On May 27, 2008, representatives from Adalah-NY and Jews Against the Occupation (JATO) met with representatives from the United Arab Emirates UN Mission in Manhattan. They presented the UAE representatives with a letter from students from the West Bank village of Jayyous calling on the people of Dubai to boycott Israeli billionaire and settlement-builder Lev Leviev. In mid-April, Leviev announced that he would open two jewelry stores in Dubai. Adalah-NY then called on Dubai to boycott Leviev because of his businesses’ involvement in human right abuses and violations of international law in Palestine, Angola and New York City. Leviev’s companies have built settlement homes in Jayyous, in Bil’in, in Har Homa on Jabel abu Ghneim, and in Maale Adumim. On April 30, Ali Ebrahim, Deputy Director General for Executive Affairs in Dubai, was quoted in “Gulf News” saying that authorities had “not granted a trade license to any business of this name” and would not approve the application should one be made. Ebrahim “added that Israeli businesses would be prevented from operating in Dubai through non-Israeli partners.” In the May 27 meeting, Adalah-NY and JATO also gave the UAE representatives photos showing that Leviev’s jewelry is being advertised and sold by his Palestinian/Moroccan partner Arif Ben Khadra in his “Levant” stores in Dubai (http://nyc.indymedia.org/en/2008/05/97529.html), and asked the UAE to heed the Jayyous students’ boycott call below and enforce their government’s boycott pledge.

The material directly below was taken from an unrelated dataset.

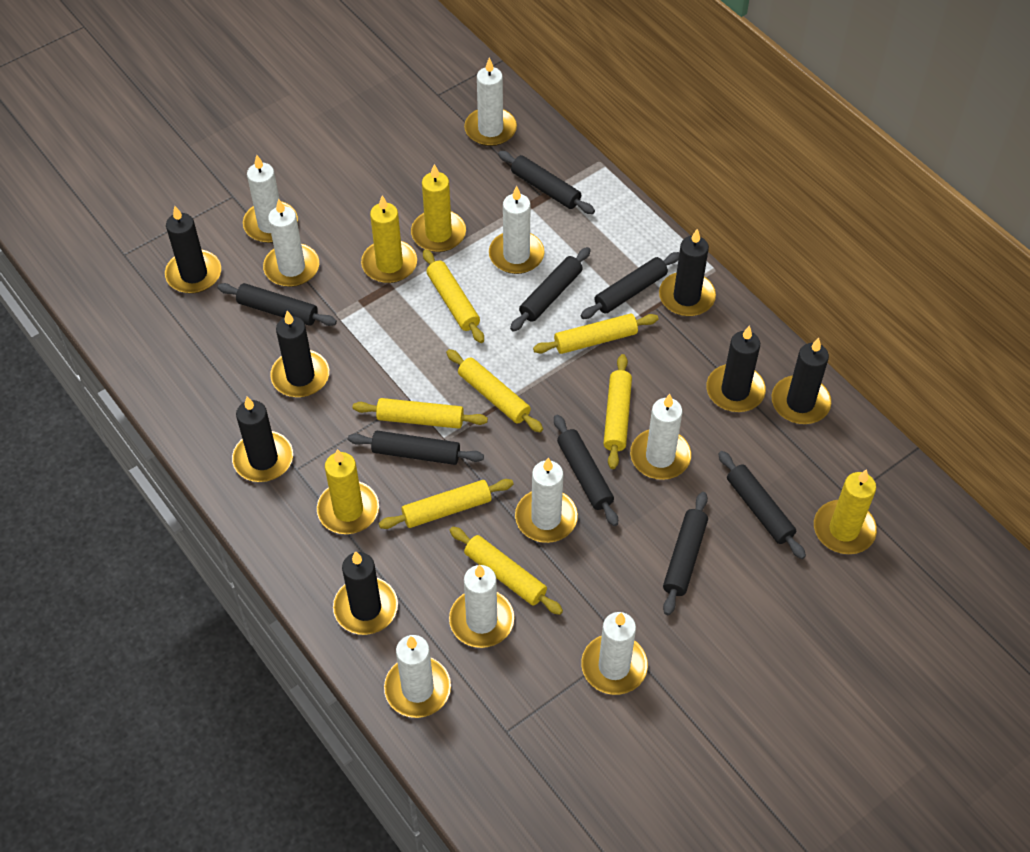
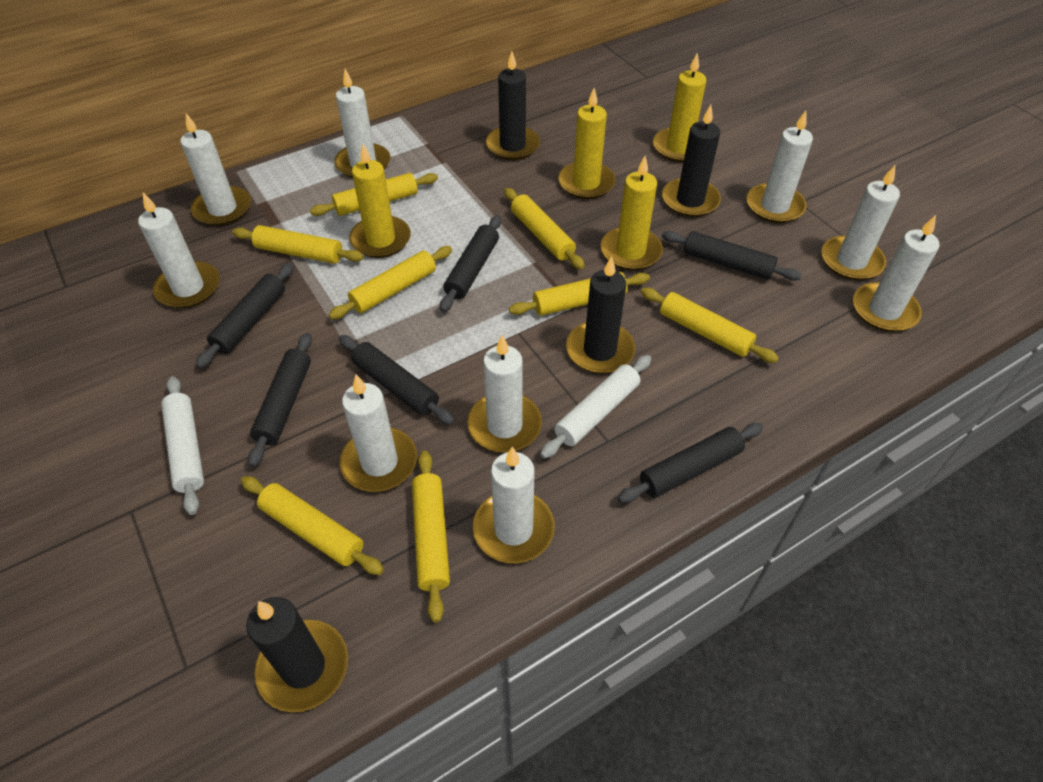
black candle: 7 -> 4
black rolling pin: 8 -> 6
white rolling pin: 0 -> 2
yellow rolling pin: 7 -> 8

We, high school students of English in the Israeli-occupied West Bank village of Jayyous, declare our complete opposition to the Israeli businessman Mr. Lev Leviev who is destroying our olive groves that have sustained our village for centuries. Many of our families are not allowed permits by the Israeli occupying forces to work our own lands that Israel’s Wall is stealing for Mr. Leviev so he may expand his settlement “Zufim” onto our village’s farmlands.
We hear that the government of the United Arab Emirates has stopped Mr. Leviev from opening his diamond stores in Dubai Emirate. We ask the government and the people of Dubai to prevent the sale to customers in Dubai of “Leviev’s rocks of apartheid,” which will be used by Mr. Leviev to build more settlements on Jayyous’ lands.
How do we describe to the world what our life is like in occupied Jayyous in Palestine? The sadness in the eyes of our neighbors, whose only farmlands have been confiscated to build a settlement financed by Mr. Lev Leviev; the exhaustion that results when every daily action requires an extraordinary effort and when despair fights for a place on our people’s faces, as they carry their bags and babies through checkpoints, passing soldiers and tanks.
On rainy days the water swells around our feet while we are going to our schools in Jayyous and Qalqilia. On the other hand, Israeli soldiers stand in shelters and never seem to get wet under their helmets and uniforms. They pull us out of our cars and line us up facing the wall. They sometimes make us sit in the dirt or in the rain, or under the hot sun while they chat on their mobile phones, joke with their friends, eat, smoke, and insult us with their words and their actions.
How do we explain how it feels when the wind blows and fill our noses with dust, and with the smell of sewage and garbage? Everyday, we feel more insecure, as curfews prevent pregnant women from giving birth in hospitals, and stop ambulances in their tracks, forcing some families to live with the decaying corpses of their family members for days.
What has increased our feeling of insecurity as students is the growing number of school days missed, the invasion and closure of the schools by Israeli forces, the number of teachers who cannot get to work, and the number of Palestinian prisoners who are without adequate food, water, sanitation, trials and family visits. These provocative practices that we grew up with in Jayyous have created many psychological problems for us. We think often of our fellow students who cannot afford to go to universities, students made poor because their families can no longer work on their farms because those lands are now isolated behind the “separation wall” where Mr. Leviev’s bulldozers destroy our grandfathers’ trees.
We think about the flood of indignities at the checkpoints. All our dreams for the future have been negatively affected and it’s becoming too challenging to fulfill them. As students we always dream of preparing for the future, but unfortunately many obstacles, such as curfews, Walls, closures, and unpredictable checkpoints are preventing their realization.
We hope for all students to live in peace, justice, freedom and love. Every Leviev diamond bought in Dubai pays for our oppression and dispossession. Give our proud village the chance to feed itself and grow again — boycott Mr. Lev Leviev, in Dubai and all over the world.